Trial Court Dismisses Action Against Employer

The trial court dismissed Sellers’s workers’ compensation claim against VE on the ground that the agreement provided for the courts of Tennessee to serve as the exclusive forum for Sellers’s claim for workers’ compensation benefits. Sellers appealed. The appellate court framed the issue:

The salient question on appeal is whether the agreement mandated the trial court’s dismissal of Sellers’s workers’ compensation claim against Venture Express because it was asserted in an Alabama court rather than a Tennessee court. Stated another way, we must consider whether the agreement required Sellers to seek workers’ compensation benefits only in a Tennessee court and only under Tennessee law despite her having been injured in Alabama. The Act mandates that, because this appeal concerns a question of law, this court must apply no presumption of correctness to the trial court’s ruling. Ala. Code 1975, § 25-5-81(e)(1).

Employer’s Contentions

In support of its argument that Tennessee was the exclusive forum for Sellers’s workers’ compensation claim, VE cited subsection (c) of § 25-5-35, Ala. Code 1975. That subsection provides:

(c) An employee whose duties require him to travel regularly in the service of his employer in this and one or more other states may, by written agreement with his employer, provide that his employment is principally localized in this or another such state; and, unless such other state refuses jurisdiction, such agreement shall be given effect under this section.

Context of § 25-5-35(c)

The appellate court noted, however, that in order to understand the proper scope of § 25-5-35(c), the subsection needed to be considered within the context of the entire statute and within the context of the section’s enactment in 1975. As noted by the court, Section 25-5-35 was added to address the “extraterritorial coverage”of Alabama’s workers’ compensation laws and was an incorporation, in substantial part, of model legislation (“the model act”) drafted by the Council of State Governments’ Advisory Committee on Workmen’s Compensation (“the Council”).
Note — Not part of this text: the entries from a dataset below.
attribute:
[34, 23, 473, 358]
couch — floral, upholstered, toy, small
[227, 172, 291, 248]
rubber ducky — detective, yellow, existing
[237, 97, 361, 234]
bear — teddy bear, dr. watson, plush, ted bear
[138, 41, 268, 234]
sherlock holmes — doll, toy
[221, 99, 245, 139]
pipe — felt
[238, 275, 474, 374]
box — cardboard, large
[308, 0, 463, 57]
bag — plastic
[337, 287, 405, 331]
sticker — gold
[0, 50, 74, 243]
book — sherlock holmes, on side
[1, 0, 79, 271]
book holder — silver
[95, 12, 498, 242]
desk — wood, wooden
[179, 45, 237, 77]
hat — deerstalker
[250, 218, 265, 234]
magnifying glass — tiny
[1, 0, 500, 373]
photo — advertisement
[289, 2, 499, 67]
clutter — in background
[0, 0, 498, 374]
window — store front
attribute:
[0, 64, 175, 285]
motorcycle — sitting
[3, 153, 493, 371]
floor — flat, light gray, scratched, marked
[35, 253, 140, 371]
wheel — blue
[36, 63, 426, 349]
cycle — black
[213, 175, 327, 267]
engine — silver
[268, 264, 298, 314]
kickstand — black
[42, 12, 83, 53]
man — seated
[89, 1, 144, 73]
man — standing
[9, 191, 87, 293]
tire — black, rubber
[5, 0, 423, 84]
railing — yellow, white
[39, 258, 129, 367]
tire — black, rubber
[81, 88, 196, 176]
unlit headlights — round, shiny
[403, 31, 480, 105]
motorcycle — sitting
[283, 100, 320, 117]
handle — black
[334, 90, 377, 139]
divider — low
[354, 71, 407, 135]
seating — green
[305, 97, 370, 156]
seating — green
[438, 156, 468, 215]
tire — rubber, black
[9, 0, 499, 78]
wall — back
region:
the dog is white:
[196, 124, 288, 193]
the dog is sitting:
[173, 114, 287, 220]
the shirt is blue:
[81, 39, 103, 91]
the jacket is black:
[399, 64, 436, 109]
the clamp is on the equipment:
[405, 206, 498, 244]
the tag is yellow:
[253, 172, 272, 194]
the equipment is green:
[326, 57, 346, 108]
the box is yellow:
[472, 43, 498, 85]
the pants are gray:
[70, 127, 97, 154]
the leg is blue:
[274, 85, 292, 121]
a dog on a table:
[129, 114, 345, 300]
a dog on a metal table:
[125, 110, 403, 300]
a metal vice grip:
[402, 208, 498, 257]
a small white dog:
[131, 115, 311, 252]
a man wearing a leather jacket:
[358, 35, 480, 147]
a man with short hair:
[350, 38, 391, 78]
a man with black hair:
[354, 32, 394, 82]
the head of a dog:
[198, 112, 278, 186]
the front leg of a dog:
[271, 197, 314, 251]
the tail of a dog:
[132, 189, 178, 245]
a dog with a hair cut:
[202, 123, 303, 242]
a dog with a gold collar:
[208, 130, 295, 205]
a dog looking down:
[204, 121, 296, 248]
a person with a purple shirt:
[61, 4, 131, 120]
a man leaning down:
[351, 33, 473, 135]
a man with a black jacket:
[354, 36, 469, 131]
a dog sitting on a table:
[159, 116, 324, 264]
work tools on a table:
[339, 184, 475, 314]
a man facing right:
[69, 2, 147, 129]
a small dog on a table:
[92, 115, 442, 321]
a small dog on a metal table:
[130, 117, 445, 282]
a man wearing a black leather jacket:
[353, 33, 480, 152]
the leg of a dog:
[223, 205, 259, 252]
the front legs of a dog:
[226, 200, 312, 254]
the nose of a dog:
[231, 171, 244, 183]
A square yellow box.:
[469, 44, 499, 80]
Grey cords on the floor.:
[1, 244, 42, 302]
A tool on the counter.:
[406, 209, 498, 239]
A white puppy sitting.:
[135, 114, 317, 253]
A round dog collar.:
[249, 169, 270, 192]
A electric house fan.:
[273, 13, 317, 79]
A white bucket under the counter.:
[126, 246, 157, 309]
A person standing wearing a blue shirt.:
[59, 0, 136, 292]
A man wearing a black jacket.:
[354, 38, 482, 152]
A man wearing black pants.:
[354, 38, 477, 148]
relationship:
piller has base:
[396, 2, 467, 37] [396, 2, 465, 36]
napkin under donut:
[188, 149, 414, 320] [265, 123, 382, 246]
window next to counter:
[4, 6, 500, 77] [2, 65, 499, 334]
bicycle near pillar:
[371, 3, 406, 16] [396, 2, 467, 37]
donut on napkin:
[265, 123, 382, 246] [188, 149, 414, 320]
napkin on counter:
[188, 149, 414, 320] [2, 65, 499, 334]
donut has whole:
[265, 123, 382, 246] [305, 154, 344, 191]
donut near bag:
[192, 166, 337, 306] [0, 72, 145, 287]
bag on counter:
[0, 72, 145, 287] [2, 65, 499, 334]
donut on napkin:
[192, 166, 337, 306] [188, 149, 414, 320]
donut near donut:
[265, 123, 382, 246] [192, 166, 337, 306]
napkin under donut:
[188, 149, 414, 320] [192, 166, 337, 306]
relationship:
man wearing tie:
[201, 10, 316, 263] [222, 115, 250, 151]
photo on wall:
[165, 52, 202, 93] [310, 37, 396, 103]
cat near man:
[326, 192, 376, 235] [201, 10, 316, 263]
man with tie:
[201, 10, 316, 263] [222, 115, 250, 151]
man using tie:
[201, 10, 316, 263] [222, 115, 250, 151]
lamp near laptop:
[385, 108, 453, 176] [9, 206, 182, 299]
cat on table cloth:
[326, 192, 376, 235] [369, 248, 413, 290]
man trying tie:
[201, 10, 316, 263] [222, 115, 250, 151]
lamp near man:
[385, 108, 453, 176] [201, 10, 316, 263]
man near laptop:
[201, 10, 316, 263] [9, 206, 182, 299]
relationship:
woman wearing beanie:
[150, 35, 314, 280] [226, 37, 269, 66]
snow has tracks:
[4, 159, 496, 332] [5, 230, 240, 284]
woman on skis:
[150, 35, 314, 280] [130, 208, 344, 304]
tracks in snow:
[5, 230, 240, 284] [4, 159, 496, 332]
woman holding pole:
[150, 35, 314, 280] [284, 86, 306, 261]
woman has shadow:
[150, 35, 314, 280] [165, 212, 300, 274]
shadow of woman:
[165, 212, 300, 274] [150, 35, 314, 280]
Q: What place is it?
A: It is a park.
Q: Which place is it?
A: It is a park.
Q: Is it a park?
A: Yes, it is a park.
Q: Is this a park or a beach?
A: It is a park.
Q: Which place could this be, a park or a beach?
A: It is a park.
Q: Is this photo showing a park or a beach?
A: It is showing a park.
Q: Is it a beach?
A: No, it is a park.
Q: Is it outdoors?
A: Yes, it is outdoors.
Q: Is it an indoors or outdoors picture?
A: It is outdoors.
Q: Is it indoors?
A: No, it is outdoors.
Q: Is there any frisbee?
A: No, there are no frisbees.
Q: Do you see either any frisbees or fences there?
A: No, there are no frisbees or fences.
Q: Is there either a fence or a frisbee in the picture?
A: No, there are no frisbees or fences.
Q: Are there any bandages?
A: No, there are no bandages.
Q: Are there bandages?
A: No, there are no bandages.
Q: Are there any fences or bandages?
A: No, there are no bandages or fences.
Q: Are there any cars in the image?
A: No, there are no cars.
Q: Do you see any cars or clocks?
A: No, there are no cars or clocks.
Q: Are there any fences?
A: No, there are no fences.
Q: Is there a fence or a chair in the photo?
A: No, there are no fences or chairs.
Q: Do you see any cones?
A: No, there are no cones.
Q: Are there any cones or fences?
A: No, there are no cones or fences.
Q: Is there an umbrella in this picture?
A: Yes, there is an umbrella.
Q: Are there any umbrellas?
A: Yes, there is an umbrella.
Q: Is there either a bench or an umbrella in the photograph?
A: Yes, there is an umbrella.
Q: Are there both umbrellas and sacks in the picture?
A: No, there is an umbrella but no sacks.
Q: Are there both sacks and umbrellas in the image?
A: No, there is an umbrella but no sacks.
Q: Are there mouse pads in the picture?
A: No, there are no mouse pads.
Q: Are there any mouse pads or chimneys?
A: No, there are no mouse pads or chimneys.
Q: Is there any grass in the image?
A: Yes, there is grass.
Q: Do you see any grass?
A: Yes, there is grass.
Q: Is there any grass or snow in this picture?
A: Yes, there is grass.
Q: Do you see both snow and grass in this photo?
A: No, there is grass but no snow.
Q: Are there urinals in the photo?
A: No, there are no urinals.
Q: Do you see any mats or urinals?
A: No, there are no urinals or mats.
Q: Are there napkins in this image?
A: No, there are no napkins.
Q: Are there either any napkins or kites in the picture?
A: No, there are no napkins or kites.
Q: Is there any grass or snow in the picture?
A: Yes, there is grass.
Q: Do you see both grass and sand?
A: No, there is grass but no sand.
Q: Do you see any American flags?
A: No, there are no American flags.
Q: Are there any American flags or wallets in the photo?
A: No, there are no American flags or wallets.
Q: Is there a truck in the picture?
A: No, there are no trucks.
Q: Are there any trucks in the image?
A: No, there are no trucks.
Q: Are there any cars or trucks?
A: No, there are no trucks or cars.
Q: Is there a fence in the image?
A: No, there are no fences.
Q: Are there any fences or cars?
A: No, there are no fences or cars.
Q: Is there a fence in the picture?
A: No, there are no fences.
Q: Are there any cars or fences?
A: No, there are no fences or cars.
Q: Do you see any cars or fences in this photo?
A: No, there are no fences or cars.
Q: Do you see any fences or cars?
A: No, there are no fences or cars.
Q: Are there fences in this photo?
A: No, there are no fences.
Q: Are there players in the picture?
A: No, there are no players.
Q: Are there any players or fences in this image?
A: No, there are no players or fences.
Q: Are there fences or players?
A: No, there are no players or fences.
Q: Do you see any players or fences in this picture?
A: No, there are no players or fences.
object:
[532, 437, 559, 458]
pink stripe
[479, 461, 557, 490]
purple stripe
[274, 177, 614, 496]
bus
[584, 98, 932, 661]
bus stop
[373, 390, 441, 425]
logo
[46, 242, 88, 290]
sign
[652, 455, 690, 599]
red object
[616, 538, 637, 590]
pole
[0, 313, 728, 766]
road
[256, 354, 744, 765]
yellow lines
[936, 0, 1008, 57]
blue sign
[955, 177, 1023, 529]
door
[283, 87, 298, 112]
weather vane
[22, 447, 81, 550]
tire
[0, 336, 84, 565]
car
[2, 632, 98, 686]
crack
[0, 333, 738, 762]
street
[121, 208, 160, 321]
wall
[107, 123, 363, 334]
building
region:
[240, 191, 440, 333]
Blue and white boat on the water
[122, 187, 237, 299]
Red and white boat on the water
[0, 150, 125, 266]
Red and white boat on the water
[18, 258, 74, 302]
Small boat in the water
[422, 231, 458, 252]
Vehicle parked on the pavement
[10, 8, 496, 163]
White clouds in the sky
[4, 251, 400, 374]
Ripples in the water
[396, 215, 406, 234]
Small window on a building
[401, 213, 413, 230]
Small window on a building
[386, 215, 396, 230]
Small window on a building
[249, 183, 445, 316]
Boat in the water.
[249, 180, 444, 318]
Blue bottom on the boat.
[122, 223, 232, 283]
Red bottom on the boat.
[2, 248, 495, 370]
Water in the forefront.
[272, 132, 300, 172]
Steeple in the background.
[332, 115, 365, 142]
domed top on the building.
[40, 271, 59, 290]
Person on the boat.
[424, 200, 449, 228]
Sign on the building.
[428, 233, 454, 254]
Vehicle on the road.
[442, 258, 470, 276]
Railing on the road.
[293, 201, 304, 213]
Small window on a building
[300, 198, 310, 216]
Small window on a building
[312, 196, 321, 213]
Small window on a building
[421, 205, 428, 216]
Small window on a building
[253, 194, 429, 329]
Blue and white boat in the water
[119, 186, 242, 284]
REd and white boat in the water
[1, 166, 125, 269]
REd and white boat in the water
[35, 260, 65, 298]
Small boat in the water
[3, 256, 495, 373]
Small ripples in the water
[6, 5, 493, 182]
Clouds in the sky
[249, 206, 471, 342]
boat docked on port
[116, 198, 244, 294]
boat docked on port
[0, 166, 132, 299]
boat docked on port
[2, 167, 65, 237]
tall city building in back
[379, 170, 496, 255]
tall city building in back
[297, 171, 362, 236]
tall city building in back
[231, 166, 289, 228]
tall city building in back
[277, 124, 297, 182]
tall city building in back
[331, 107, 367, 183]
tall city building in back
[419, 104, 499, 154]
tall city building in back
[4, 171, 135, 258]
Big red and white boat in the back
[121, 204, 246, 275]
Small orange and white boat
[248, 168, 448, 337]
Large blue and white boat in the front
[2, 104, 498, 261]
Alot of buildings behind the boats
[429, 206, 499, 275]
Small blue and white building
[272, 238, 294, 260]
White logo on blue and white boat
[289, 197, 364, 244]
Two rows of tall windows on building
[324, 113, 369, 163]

Many within the workers’ compensation world will note that the model act was, for its part, drafted to address the problem created by a mishmash of various state conflict-of-laws statutes and jurisprudence, which had too often resulted in situations in which a worker injured while laboring outside the worker’s home state was left without a remedy.

The appellate court cited a paper written by my mentor, Arthur Larson, and submitted to the National Commission, entitled “Conflict of Laws in Workmen’s Compensation.” Therein, Dr. Larson urged a pragmatic approach: that an employee or his survivor be given the choice of filing a claim in the State where the injury or death occurred, or where the employment was principally localized, or where the employee was hired.

Alabama Adopted Section 7 of the Model Act

The court, continuing its excellent summary of the historical-legal context of the issue, noted that Alabama adopted Section 7 of the Model Act in near verbatim fashion [see Ala. Code § 25-5-35 (1975). That section sets forth parameters under which the substantive provisions of the Act may properly be applied to work-related injuries occurring outside Alabama.

Injuries Occurring Inside the State of Alabama

The court stressed that Ala. Code § 25-5-35(g) provided that an Alabama court may entertain an action to recover workers’ compensation benefits under the Act with respect to an injury occurring within the state regardless of the localization of the employment of the injured employee. Based on that provision, the court was require to consider to what extent, if any, an employee and an employer may enter into a preinjury choice-of-law or forum-selection agreement regarding a workers’ compensation claim.

Parties May Not Limit Alabama’s Jurisdiction by Agreement

Quoting Larson’s Workers’ Compensation Law, § 143.07[1], the court concluded that § 25-5-35(c) did not authorize the parties to agree to limit the jurisdiction of the Act. Accordingly, that portion of the agreement purporting to restrict Sellers’s ability to seek workers’ compensation benefits under the Act [for injuries sustained in Alabama] was void as against public policy. The trial court’s decision purporting to establish Tennessee as the exclusive forum for resolution of Sellers’s claim for workers’ compensation benefits was erroneous.